Kirkus Reviews QR Code
DEVIL’S GARDEN by Ace Atkins

DEVIL’S GARDEN

by Ace Atkins

Pub Date: April 2nd, 2009
ISBN: 978-0-399-15536-9
Publisher: Putnam

Facing a manslaughter rap, big-time movie star Fatty Arbuckle gets the Pinkerton agent Dashiell Hammett working on his behalf.
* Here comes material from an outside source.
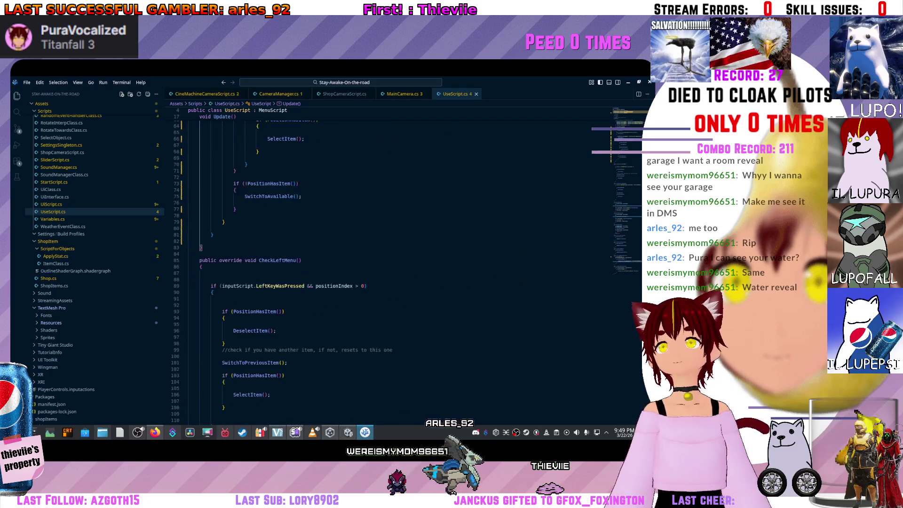
scroll(329, 263, "down", 20)
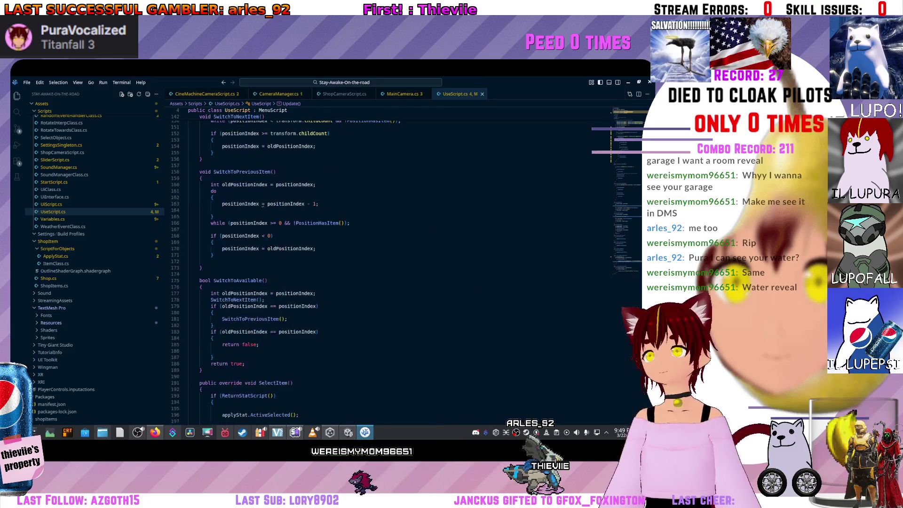
scroll(282, 363, "down", 5)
In September 1921, you can argue endlessly about who’s funnier, Chaplin or Arbuckle, whose face shines with ersatz innocence as he takes those earthshaking pratfalls. But there’s nothing funny about Arbuckle’s private life, which runs to nonstop booze, floozies and wild parties. The saturnalia at the St. Francis Hotel is merely typical until the girl in Suite 1219 turns up dead, causing the San Francisco authorities to pay particular attention. Arrest and indictment follow in short order. According to the prosecution, Virginia Rappe met her untimely end crushed under the importunate bulk of Roscoe Arbuckle. It’s an allegation lurid enough to enchant the whole avid world of yellow journalism. Though the evidence against Arbuckle is far from overwhelming, the defense is jumpy. Enter ace Pinkerton operative Sam Hammett, who’s not yet calling himself Dashiell. Coughing blood, obviously suffering from TB, he remains every skinny inch a detective’s detective, slogging toward some kind of truth through the moral and ethical despond known as the Arbuckle Case.

Atkins (Wicked City, 2008, etc.) writes so well that some readers—but not all—will forget to ask if that’s enough to validate time spent with irredeemable lowlifes in a modern-day Sodom.